Integrative Cancer Therapies
- Discipline: Oncology
- Language: English
- Edited by: Keith I. Block

Publication details
- History: 2002-present
- Publisher: SAGE Publications
- Frequency: Quarterly
- Impact factor: 2.657 (2017)

Standard abbreviations
- ISO 4: Integr. Cancer Ther.

Indexing
- ISSN: 1534-7354 (print) 1552-695X (web)
- LCCN: 2003209158
- OCLC no.: 46736454

Links
- Journal homepage; Online access; Online archive;

= Integrative Cancer Therapies =

Integrative Cancer Therapies is a peer-reviewed medical journal focusing on complementary and alternative and integrative medicine in the care for and treatment of patients with cancer.
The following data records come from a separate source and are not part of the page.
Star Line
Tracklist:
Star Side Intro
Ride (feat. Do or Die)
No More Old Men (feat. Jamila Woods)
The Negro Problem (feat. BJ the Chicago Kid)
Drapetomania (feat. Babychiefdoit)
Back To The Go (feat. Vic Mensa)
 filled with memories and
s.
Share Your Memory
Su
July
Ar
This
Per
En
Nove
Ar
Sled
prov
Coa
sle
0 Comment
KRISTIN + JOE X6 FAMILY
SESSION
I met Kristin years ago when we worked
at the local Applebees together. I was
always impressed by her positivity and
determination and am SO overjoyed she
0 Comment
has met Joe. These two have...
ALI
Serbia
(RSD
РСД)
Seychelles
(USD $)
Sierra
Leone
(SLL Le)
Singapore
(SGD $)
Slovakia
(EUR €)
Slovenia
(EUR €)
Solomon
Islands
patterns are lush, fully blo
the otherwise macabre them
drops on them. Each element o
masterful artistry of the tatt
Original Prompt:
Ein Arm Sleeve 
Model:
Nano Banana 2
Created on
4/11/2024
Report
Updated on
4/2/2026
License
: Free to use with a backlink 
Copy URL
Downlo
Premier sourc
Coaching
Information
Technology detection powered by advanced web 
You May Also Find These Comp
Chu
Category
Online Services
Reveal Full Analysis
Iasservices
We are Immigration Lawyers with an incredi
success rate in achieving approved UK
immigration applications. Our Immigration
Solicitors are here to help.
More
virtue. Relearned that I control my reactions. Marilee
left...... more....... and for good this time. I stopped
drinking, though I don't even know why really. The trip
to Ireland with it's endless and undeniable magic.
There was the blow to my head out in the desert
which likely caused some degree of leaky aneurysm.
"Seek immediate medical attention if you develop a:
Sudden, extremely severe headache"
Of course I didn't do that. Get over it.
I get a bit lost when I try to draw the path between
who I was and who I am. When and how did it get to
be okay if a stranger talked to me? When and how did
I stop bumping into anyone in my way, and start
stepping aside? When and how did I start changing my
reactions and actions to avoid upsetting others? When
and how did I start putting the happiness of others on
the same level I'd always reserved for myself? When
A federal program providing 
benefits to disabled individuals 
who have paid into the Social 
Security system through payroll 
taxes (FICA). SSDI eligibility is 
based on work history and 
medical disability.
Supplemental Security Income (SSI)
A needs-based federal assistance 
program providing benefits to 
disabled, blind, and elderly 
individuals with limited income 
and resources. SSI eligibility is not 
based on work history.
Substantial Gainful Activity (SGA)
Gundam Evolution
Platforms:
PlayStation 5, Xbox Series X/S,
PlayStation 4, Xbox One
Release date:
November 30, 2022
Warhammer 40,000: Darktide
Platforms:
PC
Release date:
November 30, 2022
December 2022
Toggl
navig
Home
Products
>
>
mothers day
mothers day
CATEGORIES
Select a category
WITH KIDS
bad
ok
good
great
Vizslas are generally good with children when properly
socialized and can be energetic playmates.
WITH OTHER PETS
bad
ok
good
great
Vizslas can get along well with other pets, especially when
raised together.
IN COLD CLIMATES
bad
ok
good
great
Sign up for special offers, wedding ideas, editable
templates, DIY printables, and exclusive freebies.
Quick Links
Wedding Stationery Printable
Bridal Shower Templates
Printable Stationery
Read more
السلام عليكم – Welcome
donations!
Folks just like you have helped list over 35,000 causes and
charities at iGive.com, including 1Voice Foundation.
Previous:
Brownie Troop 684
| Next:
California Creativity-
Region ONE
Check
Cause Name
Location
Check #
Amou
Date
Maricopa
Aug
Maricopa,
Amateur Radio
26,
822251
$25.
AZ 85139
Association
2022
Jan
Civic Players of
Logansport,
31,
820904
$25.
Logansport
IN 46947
Therapies like diets and lifestyle modifications, as well as experimental vaccines and chemotherapy are the subject of this journal. It was established in 2002 and is published by SAGE Publications. The editor-in-chief is Keith I. Block (University of Illinois at Chicago).

A study published in the March 2006 issue, Diagnostic Accuracy of Canine Scent Detection in Early-and Late-Stage Lung and Breast Cancers by McCulloch et al., garnered widespread media attention. The study presented evidence that a dog's scenting ability can distinguish people with both early and late stage lung and breast cancers from healthy controls.

== Abstracting and indexing ==
The journal is abstracted and indexed in Scopus and the Social Sciences Citation Index. According to the Journal Citation Reports, its 2017 impact factor is 2.657, ranking it 5th out of 27 journals in the category "Integrative & Complementary Medicine" and 136th out of 222 journals in the category "Oncology".